Washington Mutual Inc. shares slid further from their record high Wednesday, when an analyst downgraded the stock and U.S. Bancorp's president dismissed merger rumors pairing his company with the thrift.

Shares in Wamu, as it is known, closed at $44.125, down 56.25 cents. They have been falling steadily since May 21, when they hit $50.9375.

The latest drop came as U.S. Bancorp chairman John Grundhofer debunked talk that his institution might be interested in buying the Seattle thrift, which is building a commanding presence in California through acuisitions. Also on Wednesday, Ken Posner of Morgan Stanley Dean Witter downgraded the stock to "outperform" from "strong buy."

Mr. Posner made the same adjustment to H.F. Ahmanson & Co., which Washington Mutual is slated to buy. Ahmanson was off $1.625, to $71.75.

Washington Mutual was thought by some to be a prospective merger partner following U.S. Bancorp's loss earlier this week of Wells Fargo & Co. to Norwest Corp.

But Mr. Grundhofer downplayed the notion that U.S. Bancorp would use a thrift like Washington Mutual to build business in California. He made the comments to a room full of investors at a Piper Jaffery conference in Minneapolis.

Washington Mutual still has plenty of fans who applaud fundamental operations and growth prospects.

In California and Florida the thrift is now applying "a proven strategy" that has been generating high returns for core Pacific Northwest operations, said Thomas O'Donnell, analyst with Salomon Smith Barney.

The strategy includes culling "enormous" cost savings and revenue enhancements from thrifts that Washington Mutual purchases and transforms, said Mr. O'Donnell, who rates shares a "buy."

Once Washington Mutual completes its purchase of Ahmanson, the thrift will make more acquisitions in the consumer finance, mutual fund, and consumer banking areas, Mr. O'Donnell said.

More and bigger deals are in the offing for the entire banking industry, said Nicholas C. Adams, portfolio manager with Wellington Asset Management, adviser to the First Financial Funds.

"Higher deal prices will be driven by investor acceptance of current stock valuations, management claims of cost savings and revenue enhancements, and the machinations of acquisition accounting which have led to ever increasing 'restructuring charges,'" Mr. Adams said in a letter to shareholders that was issued Wednesday.

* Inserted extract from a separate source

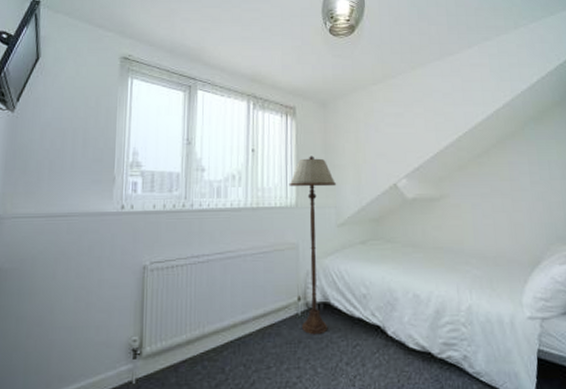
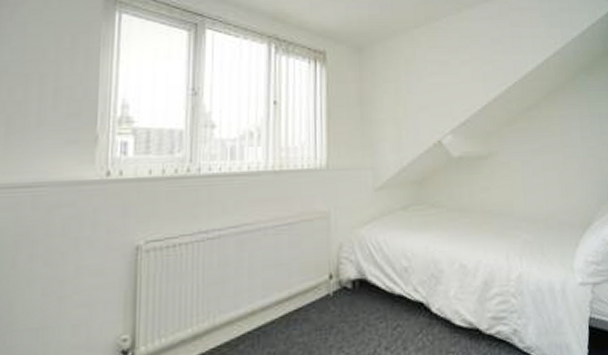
floor lamp: present [289,156,337,335] -> none [318,109,375,318]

Many big bank stocks rose for the day, after Federal Reserve Board chairman Alan Greenspan indicated that interest rates did not need to be bumped up.

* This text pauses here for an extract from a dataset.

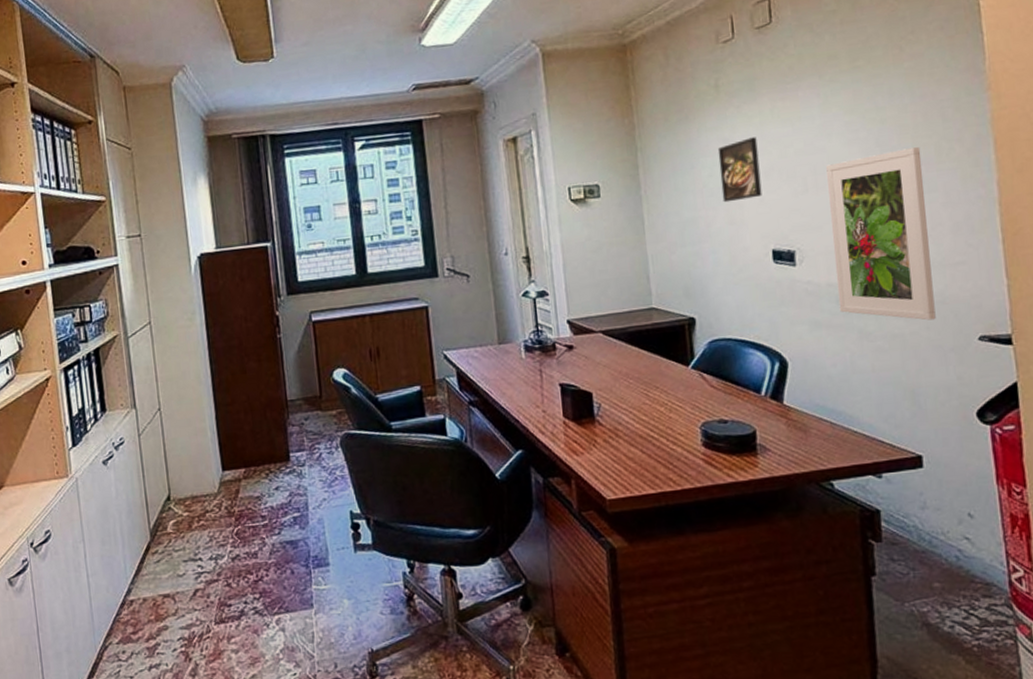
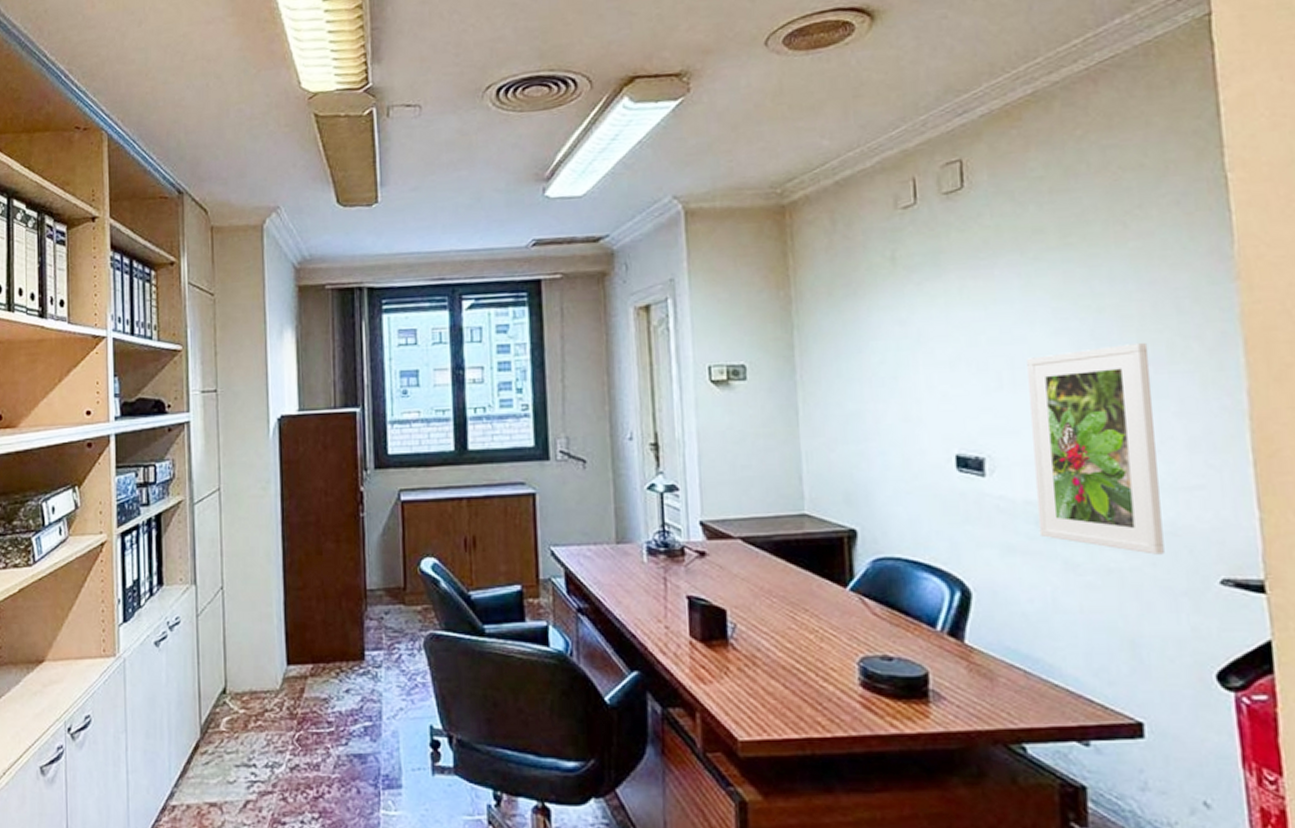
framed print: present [717,137,762,203] -> none [891,320,946,395]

Testifying before the Joint Economic Committee of Congress, Mr. Greenspan indicated that the economy is slowing, in part from troubles in Asia, and that inflation appears to be remaining in check.

Mr. Greenspan did, however, caution against too much dependence by investors on the prospect of corporate profits continuing to increase.

The Standard & Poor's bank index was up 0.40% and the Dow Jones industrial average lost 0.86%. The Nasdaq bank index dropped 0.69% and the S&P 500 fell 0.55%.

BankAmerica Corp. gained $1.125, to $86.75; Chase Manhattan Corp. was up 43.75 cents, to $142; First Union Corp. gained 18.75 cents to $58.625; and J.P. Morgan & Co. rose 68.75 cents, to $123.4375.

Wells Fargo gained $2.0625, to $355.0625, after a steep loss Tuesday in the wake of its merger accord with Norwest. Norwest ended the day up 31.25 cents, at $36.25.

Analysts continue to be leery of the $34 billion deal that aims to mesh Wells Fargo's high-tech operation with the community-based Norwest.

"You have to believe the banks' management will be consumed" with the task of pulling the merger off, said Ben Crabtree, banking analyst at Dain Rauscher.